PAGE EXTRACT: Begin
Holding: The Court vacated the lower-court judgment and sent the Cincinnati amendment case back for reconsideration in light of Romer v. Evans, requiring the lower court to re-evaluate the local rule about protections for homosexuals.

Real World Impact:
  • Forces the lower court to re-evaluate the Cincinnati amendment under Romer v. Evans.
  • Leaves local protections for gay people uncertain while reconsideration proceeds.
Topics: LGBT protections, local ordinances, city charter amendments, court review

Summary

Background

The dispute centers on a Cincinnati Charter Amendment that instructs city departments and agencies not to afford special protection to homosexuals. A lower court had issued a judgment in the case, which prompted review. The Court granted review, vacated that judgment, and directed the case be reconsidered in light of a prior decision called Romer v. Evans.

Reasoning

The central question was whether the Romer decision should guide how the lower court evaluates the Cincinnati amendment. The Supreme Court did not resolve the merits here. Instead, it sent the case back to the lower court for further consideration under Romer, vacating the earlier judgment so the lower court can re-evaluate the local rule about protections for homosexuals in light of that precedent.
PAGE EXTRACT: End
- **THE PROBLEM**:
Return the part of the case summary from "Holding: The Court" up to and including "while reconsideration proceeds.", word for word. The items that come next aren't needed for anything here.
RECORDED INFORMATION: Begin
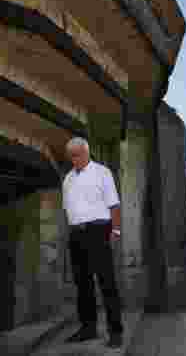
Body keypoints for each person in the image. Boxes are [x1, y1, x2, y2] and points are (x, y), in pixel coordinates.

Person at [60, 137, 124, 347]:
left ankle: (116, 332)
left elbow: (114, 205)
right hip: (76, 234)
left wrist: (115, 231)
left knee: (107, 282)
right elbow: (68, 209)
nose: (74, 159)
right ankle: (88, 328)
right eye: (71, 155)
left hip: (98, 231)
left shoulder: (102, 172)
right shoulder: (68, 179)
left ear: (87, 152)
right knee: (82, 284)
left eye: (77, 154)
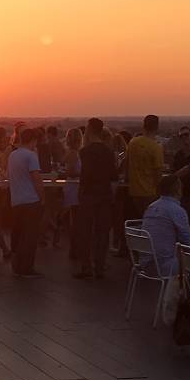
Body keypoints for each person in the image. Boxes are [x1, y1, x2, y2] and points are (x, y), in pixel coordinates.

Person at [74, 119, 116, 278]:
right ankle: (100, 266)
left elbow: (85, 175)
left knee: (85, 231)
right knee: (102, 232)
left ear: (90, 130)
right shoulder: (109, 151)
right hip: (105, 194)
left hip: (89, 194)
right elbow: (113, 176)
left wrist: (81, 191)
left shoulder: (85, 152)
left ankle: (86, 267)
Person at [141, 175, 190, 276]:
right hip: (165, 265)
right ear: (177, 189)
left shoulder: (151, 207)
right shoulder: (177, 211)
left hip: (146, 264)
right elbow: (187, 243)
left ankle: (186, 289)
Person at [7, 128, 45, 277]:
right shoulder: (31, 156)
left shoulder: (12, 155)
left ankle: (17, 265)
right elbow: (36, 178)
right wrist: (43, 196)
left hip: (16, 200)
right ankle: (27, 267)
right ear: (33, 140)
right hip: (31, 200)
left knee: (18, 233)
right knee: (30, 236)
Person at [127, 115, 164, 217]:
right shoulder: (156, 147)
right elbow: (158, 174)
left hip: (134, 191)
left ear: (144, 126)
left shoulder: (132, 142)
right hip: (150, 193)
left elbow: (126, 163)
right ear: (157, 127)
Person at [63, 128, 82, 265]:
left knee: (75, 220)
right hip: (74, 187)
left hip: (73, 187)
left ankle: (75, 249)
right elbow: (71, 172)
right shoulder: (73, 154)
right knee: (75, 220)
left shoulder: (73, 153)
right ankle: (75, 249)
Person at [172, 126, 190, 205]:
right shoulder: (178, 155)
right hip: (180, 194)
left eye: (186, 134)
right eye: (181, 136)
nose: (184, 137)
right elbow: (174, 174)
RECORDED INFORMATION: End
- **THE ANSWER**:
Holding: The Court vacated the lower-court judgment and sent the Cincinnati amendment case back for reconsideration in light of Romer v. Evans, requiring the lower court to re-evaluate the local rule about protections for homosexuals.

Real World Impact:
  • Forces the lower court to re-evaluate the Cincinnati amendment under Romer v. Evans.
  • Leaves local protections for gay people uncertain while reconsideration proceeds.